Je cite parfois ici des articles issus de média situés loin à droite (principalement parce qu’ils traduisent des articles US de gauche, mais pas seulement) publiant aussi des auteurs ouvertement racistes. Et alors ? Parce qu’ils publient occasionnellement, voire régulièrement, des conneries et des horreurs sans nom, il faudrait se priver de propos intéressants (ne fût-ce que pour les analyser et pour connaître nos ennemis) ou de traductions pertinentes ? Selon notre bien-pensance actuelle: “oui sûrement”. Pour y répondre avec provocation, voici le site de liens de Stallman et, bon dieu, vous y trouverez (en anglais) des trésors de ressources sur à peu près tous les sujets.

Je sais que mes propos me vaudraient l’exclusion de tout média de masse (même relative) si j’avais jamais eu le talent et la capacité de travail de m’y produire. Heureusement pour moi, ce n’est pas mon gagne-pain ni mon orgueil. Mais où en sommes-nous avec la liberté de parole si, sans enfreindre aucune loi, nous ne pouvons plus nous exprimer sans craindre la curée.

Et tout ça c’est bien plus grave que vous ne le pensez: pendant que nous nous empoignons sur des miettes, nous sommes en train de morceler nos luttes. Nous nous dirigeons lentement mais sûrement vers le “tous contre tous” issu de la morale de Hobbes et de l’idéologie libérale. Nous écrasons nous-même nos capacités de penser et d’agir en tant que classe oppressée face à une classe, très constituée, elle, de capitalistes monopolistiques, destructeurs de la planète, de nos vies et de nos libertés.

(*) 16-18 ans à ce qu’il me semble mais peut-être encore moins.

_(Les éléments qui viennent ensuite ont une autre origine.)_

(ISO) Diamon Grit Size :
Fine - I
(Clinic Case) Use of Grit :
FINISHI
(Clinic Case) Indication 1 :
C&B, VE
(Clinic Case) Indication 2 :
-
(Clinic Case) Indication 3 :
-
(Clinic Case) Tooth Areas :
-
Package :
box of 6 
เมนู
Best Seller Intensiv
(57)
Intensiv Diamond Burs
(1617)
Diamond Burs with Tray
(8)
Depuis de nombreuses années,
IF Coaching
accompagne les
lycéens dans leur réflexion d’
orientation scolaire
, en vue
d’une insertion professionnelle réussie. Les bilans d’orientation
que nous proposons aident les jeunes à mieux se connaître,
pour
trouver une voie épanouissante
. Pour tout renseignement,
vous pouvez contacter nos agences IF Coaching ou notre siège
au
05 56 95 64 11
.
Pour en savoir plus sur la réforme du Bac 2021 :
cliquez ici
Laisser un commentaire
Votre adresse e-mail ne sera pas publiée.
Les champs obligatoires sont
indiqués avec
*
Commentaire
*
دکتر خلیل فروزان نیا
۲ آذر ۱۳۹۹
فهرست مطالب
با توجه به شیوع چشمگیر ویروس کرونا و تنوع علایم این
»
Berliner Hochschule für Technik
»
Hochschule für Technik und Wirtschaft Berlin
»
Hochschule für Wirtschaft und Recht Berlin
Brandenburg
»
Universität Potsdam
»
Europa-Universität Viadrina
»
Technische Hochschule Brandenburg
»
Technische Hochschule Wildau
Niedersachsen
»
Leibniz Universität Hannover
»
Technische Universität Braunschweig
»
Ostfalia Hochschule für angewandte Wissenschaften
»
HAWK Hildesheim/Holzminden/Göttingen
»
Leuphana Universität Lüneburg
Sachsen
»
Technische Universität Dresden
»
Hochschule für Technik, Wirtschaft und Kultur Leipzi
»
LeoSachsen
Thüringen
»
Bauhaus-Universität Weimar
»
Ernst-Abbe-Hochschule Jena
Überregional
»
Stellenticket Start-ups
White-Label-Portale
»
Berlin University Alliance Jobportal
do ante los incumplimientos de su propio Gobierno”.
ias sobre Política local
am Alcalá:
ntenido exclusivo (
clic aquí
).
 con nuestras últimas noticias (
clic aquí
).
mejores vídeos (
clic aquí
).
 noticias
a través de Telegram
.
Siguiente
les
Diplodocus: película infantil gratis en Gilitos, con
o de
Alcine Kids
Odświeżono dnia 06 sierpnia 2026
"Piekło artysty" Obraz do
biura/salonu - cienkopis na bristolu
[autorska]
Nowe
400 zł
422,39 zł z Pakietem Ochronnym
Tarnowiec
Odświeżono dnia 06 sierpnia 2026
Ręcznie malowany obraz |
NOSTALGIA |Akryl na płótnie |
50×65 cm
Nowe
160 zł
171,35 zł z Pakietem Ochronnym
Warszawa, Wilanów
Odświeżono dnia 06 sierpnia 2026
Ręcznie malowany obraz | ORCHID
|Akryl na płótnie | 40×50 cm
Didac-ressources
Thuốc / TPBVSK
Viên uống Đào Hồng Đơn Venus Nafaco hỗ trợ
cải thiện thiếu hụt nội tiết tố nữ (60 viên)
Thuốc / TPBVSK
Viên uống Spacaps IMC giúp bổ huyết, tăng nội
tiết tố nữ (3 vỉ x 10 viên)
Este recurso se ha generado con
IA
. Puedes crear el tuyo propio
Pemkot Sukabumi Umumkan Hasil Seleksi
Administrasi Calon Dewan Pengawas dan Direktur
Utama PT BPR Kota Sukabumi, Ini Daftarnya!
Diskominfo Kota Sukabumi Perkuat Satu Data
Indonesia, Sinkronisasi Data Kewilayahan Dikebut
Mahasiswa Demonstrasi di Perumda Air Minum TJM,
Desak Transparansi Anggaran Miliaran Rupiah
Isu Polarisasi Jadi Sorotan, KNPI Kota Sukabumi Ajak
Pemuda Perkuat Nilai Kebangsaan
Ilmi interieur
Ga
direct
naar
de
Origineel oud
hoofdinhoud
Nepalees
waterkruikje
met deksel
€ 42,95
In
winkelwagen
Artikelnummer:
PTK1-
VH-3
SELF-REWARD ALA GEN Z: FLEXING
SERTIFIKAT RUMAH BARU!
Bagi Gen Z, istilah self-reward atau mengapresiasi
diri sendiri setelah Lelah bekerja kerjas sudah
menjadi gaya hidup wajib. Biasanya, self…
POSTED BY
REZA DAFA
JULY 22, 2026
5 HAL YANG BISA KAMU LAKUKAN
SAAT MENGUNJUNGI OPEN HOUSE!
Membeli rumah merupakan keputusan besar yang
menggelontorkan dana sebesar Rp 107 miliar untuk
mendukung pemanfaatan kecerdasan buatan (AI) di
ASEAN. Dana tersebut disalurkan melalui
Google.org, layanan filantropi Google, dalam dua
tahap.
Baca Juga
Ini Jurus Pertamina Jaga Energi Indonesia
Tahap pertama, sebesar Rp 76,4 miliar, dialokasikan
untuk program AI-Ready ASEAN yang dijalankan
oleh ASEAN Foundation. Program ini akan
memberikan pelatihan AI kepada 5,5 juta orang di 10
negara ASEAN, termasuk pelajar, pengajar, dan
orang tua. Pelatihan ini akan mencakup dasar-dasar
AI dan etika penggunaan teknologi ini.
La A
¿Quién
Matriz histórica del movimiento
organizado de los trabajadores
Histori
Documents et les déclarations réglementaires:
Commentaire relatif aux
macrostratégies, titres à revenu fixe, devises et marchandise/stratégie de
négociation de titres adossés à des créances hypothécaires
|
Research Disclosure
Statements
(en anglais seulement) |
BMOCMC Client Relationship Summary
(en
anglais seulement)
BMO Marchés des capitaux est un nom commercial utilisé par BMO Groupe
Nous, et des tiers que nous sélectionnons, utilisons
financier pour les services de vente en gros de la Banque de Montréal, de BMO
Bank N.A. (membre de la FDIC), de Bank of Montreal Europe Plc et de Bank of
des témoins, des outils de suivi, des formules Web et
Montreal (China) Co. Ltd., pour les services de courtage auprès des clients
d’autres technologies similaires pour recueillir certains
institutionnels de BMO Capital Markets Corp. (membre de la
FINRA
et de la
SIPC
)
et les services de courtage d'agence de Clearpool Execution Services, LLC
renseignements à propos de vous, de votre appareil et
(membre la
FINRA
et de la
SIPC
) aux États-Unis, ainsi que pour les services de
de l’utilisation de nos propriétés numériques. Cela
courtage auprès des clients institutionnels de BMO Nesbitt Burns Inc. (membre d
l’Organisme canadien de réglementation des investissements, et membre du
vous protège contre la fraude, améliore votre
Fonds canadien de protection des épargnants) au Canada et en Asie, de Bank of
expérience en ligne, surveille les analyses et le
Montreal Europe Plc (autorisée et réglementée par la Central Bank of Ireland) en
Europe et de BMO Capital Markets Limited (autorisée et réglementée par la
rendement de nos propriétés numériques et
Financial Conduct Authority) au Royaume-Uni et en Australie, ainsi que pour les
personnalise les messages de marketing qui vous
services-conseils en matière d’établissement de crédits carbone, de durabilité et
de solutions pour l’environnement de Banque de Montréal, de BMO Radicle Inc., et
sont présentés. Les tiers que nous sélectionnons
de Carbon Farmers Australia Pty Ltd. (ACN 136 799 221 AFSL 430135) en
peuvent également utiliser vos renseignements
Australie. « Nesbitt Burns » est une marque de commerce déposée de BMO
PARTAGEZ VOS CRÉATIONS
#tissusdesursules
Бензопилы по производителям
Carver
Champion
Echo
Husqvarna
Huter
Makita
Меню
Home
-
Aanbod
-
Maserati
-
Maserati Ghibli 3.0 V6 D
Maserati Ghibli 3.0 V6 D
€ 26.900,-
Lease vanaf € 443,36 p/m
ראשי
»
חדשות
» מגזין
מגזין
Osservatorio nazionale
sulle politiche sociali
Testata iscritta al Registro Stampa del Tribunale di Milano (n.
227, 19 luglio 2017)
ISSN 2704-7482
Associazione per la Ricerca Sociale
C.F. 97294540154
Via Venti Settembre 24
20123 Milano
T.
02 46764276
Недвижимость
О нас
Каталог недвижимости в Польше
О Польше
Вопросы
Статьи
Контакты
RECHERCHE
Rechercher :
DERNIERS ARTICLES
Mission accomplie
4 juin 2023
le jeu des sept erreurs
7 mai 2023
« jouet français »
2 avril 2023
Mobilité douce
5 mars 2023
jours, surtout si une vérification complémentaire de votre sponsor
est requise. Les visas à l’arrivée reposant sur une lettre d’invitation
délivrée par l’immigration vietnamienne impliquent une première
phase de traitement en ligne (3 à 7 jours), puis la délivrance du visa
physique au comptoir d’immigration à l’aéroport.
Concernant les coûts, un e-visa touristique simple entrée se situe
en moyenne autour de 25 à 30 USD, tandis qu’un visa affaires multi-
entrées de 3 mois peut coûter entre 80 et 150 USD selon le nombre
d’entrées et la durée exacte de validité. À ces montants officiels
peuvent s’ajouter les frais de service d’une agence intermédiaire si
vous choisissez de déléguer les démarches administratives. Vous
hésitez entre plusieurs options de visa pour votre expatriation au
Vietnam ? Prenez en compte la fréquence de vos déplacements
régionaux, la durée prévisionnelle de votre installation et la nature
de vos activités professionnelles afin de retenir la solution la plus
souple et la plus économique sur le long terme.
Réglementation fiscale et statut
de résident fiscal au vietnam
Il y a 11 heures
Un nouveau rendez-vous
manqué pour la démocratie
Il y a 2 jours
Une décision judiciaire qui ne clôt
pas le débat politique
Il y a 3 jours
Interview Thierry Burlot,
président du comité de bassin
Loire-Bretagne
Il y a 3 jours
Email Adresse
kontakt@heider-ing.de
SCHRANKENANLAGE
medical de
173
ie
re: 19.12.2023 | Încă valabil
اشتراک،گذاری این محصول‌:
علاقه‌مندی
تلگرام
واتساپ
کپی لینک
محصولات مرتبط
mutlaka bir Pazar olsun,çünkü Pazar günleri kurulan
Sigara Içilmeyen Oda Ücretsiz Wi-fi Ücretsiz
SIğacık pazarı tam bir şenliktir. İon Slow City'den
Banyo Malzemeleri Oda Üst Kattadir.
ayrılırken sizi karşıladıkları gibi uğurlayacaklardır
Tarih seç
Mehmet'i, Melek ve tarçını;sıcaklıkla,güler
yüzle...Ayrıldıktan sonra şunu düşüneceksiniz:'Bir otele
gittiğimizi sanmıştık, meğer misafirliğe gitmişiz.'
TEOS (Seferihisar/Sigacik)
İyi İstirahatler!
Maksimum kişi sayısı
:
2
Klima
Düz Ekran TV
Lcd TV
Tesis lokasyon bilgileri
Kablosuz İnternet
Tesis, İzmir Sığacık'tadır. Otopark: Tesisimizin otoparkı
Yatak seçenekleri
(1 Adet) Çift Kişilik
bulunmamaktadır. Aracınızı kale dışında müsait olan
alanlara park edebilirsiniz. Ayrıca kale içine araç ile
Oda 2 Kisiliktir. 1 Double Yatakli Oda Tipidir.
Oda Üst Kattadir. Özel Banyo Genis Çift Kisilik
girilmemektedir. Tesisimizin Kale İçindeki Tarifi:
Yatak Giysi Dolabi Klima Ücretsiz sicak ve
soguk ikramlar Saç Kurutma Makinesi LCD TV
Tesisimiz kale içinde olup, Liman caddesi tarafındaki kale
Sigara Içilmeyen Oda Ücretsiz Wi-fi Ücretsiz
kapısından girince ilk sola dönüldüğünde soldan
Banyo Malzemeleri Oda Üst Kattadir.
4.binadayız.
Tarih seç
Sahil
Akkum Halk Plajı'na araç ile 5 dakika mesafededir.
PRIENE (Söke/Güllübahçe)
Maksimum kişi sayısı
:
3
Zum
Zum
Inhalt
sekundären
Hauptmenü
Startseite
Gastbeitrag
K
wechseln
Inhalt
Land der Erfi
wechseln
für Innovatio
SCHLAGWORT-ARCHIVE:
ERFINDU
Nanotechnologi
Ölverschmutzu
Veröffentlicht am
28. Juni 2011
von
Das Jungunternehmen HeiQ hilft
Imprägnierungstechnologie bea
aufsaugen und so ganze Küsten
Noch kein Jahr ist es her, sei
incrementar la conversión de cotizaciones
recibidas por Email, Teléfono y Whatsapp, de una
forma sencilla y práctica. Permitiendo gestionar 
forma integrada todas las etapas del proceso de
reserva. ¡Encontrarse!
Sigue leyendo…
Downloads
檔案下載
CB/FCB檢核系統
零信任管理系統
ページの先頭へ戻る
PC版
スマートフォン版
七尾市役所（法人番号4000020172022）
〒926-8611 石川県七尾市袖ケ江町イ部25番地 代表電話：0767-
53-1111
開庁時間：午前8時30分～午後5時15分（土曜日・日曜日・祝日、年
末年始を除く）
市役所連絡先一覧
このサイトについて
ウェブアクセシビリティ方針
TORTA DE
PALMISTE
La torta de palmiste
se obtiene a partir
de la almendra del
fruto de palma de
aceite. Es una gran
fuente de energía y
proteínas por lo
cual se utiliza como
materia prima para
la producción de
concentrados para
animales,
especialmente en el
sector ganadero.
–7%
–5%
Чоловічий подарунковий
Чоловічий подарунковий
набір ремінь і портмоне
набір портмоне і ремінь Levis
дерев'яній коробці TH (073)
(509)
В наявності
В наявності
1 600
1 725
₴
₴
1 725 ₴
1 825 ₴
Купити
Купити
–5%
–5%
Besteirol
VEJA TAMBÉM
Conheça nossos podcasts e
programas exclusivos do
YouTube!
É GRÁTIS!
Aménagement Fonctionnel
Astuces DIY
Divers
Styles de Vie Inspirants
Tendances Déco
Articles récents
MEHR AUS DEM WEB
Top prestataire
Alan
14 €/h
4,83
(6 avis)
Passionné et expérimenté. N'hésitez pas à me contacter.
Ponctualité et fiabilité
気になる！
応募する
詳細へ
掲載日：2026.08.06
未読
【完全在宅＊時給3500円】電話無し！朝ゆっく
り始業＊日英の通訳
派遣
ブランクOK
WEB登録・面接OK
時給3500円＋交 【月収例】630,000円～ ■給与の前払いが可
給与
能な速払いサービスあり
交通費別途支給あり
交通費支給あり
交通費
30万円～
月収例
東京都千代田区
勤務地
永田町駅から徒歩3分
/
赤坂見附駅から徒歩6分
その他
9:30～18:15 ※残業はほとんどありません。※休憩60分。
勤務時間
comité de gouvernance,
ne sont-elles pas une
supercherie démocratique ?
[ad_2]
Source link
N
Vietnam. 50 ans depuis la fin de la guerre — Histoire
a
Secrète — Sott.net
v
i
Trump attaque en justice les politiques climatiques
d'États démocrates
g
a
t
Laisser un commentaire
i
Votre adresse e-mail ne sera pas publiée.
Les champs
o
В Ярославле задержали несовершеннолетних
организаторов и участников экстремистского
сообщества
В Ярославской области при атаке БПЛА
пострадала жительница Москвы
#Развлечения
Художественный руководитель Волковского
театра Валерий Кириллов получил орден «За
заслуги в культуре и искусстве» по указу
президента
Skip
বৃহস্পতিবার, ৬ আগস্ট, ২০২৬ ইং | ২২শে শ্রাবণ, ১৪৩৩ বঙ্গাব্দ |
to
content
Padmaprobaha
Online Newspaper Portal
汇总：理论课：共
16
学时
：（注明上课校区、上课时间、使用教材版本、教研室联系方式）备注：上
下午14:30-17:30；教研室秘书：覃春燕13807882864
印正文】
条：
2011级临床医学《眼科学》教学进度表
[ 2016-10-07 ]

(**) Il n’empêche que 18, c’est la règle du jeu dans son pays. La sécurité indispensable que cela procure aux jeunes qui ont besoin d’un cadre pour faire leurs expériences de vie, fixe ces limites pour l’acte sexuel à 15 ou 16 ou 18 voire 21 ans (USA des années ’50) dans leurs lieux et temps respectifs, sans relativité, ni discussions ni excuses. L’acte, pas lopinion.